Hace apenas una semana, el popular servicio de mensajería WhatsApp anunció que cuenta con mil millones de usuarios activos, sumando 100 millones en solo cinco meses. De acuerdo con datos publicados por el sitio VentureBeat, la compañía ve 42 mil millones de mensajes, 1600 millones de fotos y 250 millones de videos por día. Además cuenta con 1000 millones de grupos.
El ya mencionado WhatsApp, Telegram, Facebook Messenger, Twitter, Line, WeChat, Skype… Cada día tenemos más opciones para comunicarnos, pero, curiosamente, estamos menos comunicados.

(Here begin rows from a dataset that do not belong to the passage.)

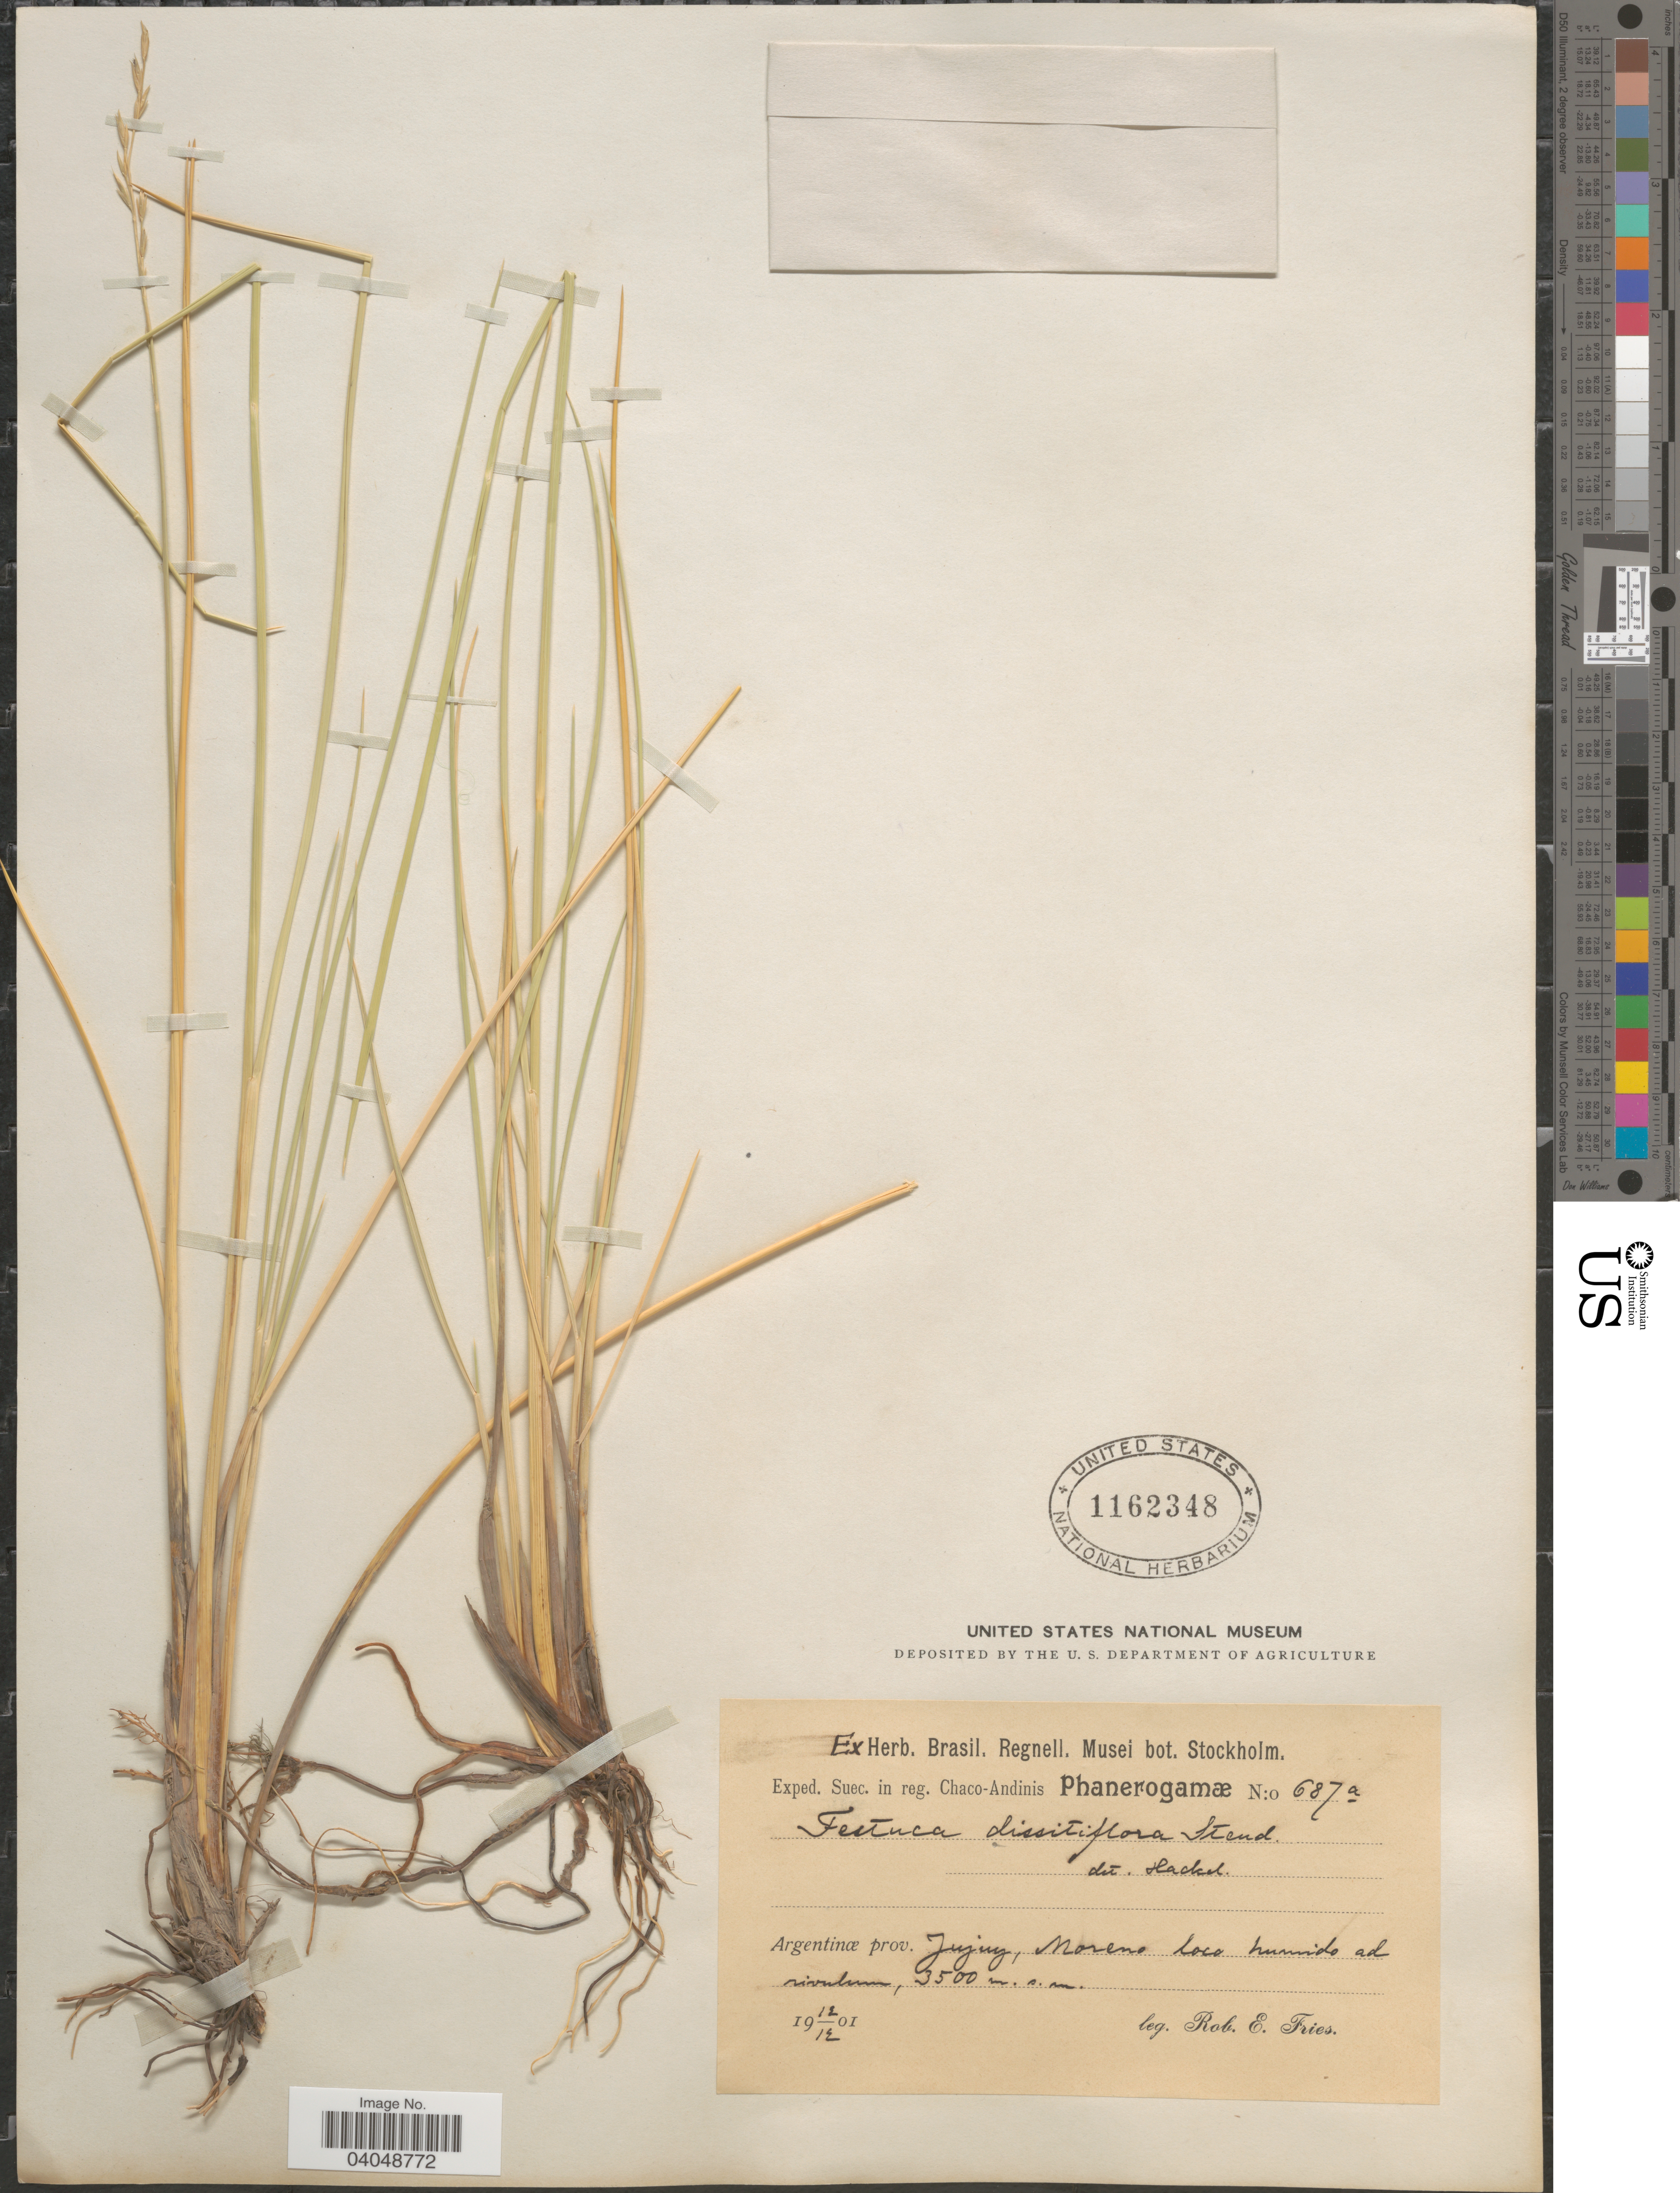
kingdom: Plantae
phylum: Tracheophyta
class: Liliopsida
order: Poales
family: Poaceae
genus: Festuca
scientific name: Festuca sp.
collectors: R. E. Fries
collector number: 687 a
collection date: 1901-12-12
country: Argentina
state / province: Jujuy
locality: Moreno loco humido ad rivulum.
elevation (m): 3500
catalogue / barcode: US 1162348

Sin embargo, la culpa no es de la tecnología, es nuestra. Somos nosotros los que estamos conectados cada vez más horas por día y dejamos de disfrutar otras cosas en la vida. Tiempo atrás, hablábamos personalmente con los demás, los chicos solían jugar en la calle y en las plazas, inventaban aventuras… Pero ya no es así, y lo más triste es que está empeorando.
En vez de usar nuestros teléfonos y tabletas como herramientas para mejorar y aprender, estamos convirtiéndolas en prisiones que consumen nuestro tiempo y atención. A pesar de darnos acceso a enormes cantidades de información y de haber sido creados con la intención de crear nexos permanentes entre nosotros y nuestros seres queridos, los dispositivos móviles han robado casi la totalidad de nuestra atención, provocando que ignoremos lo que sucede en el mundo real. Basta hacer un viaje en colectivo o subte para ver que la mayoría de las cabezas están gachas, no por tristeza o cansancio, sino inmersas en una pantalla de 4 pulgadas.
Creo que la solución está en desconectarnos un poco más de lo virtual y conectarnos a lo real, en aprender a disfrutar de la vida sin necesidad de mirarla en una pequeña pantalla, en vernos con un familiar y decirle “te quiero” personalmente y dejar de escribirle mensajes en su muro de Facebook, en fin, es hora de tener un poco de equilibrio y vivir una vida real.
Pensándolo bien, quizás el problema esté ahí. Muchos no quieren vivir su vida porque no les gusta el estado en que se encuentra. Es más fácil engañar (y engañarse) aparentando una vida perfecta que luchar con Dios para que esa vida perfecta se convierta en realidad.